- HOW TO COMPLETE THIS TASK
Find the string "grey" in the records. Copy each line that has it.

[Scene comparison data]
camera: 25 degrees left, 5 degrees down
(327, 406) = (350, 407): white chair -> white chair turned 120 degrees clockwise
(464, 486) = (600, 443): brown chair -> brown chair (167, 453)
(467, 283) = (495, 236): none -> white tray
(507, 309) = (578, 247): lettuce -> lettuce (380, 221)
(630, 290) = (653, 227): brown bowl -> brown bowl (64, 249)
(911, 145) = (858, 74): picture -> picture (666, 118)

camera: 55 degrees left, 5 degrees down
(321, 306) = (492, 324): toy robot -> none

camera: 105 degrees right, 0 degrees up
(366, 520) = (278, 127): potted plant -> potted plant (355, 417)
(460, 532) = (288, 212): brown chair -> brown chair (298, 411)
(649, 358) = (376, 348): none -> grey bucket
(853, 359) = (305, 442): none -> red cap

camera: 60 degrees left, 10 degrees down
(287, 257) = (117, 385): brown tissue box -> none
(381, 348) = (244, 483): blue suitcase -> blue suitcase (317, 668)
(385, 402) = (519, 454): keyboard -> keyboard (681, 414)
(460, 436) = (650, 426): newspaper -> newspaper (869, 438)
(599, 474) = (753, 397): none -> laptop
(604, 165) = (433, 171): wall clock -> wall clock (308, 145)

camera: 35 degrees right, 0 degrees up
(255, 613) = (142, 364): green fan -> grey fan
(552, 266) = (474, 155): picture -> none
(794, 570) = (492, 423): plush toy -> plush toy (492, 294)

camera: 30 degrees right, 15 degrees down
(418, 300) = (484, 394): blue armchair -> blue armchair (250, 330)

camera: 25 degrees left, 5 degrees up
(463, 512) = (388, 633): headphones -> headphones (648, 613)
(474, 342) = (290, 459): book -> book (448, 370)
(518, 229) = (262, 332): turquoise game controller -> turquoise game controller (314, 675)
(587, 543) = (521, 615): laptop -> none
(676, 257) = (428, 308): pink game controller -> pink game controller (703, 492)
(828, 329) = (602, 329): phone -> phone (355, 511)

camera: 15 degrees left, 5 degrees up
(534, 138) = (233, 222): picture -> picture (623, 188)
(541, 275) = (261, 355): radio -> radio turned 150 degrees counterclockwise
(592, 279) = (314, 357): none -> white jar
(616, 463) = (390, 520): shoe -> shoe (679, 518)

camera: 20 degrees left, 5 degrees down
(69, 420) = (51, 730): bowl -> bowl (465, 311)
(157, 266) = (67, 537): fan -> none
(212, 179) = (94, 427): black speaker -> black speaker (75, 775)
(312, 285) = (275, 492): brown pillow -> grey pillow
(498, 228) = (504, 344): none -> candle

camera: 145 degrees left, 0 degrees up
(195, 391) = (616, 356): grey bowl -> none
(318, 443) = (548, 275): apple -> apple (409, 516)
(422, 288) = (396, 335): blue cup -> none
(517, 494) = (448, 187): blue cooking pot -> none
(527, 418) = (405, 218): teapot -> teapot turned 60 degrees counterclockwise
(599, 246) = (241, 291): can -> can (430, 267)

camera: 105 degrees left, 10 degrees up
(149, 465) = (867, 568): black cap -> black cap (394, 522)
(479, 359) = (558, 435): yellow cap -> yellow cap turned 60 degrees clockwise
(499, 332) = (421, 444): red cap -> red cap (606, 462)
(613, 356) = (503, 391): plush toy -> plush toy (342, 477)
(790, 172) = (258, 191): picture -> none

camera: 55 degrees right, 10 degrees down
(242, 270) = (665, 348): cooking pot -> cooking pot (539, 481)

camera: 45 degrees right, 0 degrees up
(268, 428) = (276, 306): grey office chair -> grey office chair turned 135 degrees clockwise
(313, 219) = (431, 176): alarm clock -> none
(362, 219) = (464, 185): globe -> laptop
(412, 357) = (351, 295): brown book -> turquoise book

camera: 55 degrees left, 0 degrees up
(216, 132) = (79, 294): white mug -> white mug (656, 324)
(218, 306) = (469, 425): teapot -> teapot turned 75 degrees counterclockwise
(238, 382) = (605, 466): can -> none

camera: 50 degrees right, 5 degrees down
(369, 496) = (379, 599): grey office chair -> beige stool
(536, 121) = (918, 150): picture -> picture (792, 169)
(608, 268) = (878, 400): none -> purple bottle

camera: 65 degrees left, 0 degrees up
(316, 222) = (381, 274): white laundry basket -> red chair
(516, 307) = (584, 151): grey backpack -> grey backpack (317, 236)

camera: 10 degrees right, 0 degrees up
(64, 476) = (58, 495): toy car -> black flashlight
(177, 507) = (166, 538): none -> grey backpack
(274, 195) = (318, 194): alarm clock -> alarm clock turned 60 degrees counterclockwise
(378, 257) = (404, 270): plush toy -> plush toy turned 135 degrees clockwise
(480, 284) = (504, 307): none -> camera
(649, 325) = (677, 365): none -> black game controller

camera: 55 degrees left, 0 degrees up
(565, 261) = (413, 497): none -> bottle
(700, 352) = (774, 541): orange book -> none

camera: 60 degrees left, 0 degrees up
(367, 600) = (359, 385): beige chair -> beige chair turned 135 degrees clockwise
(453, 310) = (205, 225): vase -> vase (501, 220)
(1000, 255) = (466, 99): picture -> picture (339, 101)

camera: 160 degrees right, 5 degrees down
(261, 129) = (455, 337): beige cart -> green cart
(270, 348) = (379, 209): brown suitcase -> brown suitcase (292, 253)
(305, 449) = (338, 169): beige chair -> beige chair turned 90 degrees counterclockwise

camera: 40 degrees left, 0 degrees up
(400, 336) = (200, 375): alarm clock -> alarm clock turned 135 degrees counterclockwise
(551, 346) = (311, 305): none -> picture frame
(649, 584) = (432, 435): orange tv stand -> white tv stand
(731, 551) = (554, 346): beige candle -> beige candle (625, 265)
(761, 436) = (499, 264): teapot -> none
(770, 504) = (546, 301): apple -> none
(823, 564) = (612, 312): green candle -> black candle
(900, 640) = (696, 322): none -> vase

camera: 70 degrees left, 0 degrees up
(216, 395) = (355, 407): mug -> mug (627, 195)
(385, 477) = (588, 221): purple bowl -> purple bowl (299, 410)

- EXERCISE ANSWER
(649, 358) = (376, 348): none -> grey bucket
(255, 613) = (142, 364): green fan -> grey fan
(312, 285) = (275, 492): brown pillow -> grey pillow
(195, 391) = (616, 356): grey bowl -> none
(268, 428) = (276, 306): grey office chair -> grey office chair turned 135 degrees clockwise
(369, 496) = (379, 599): grey office chair -> beige stool
(516, 307) = (584, 151): grey backpack -> grey backpack (317, 236)
(177, 507) = (166, 538): none -> grey backpack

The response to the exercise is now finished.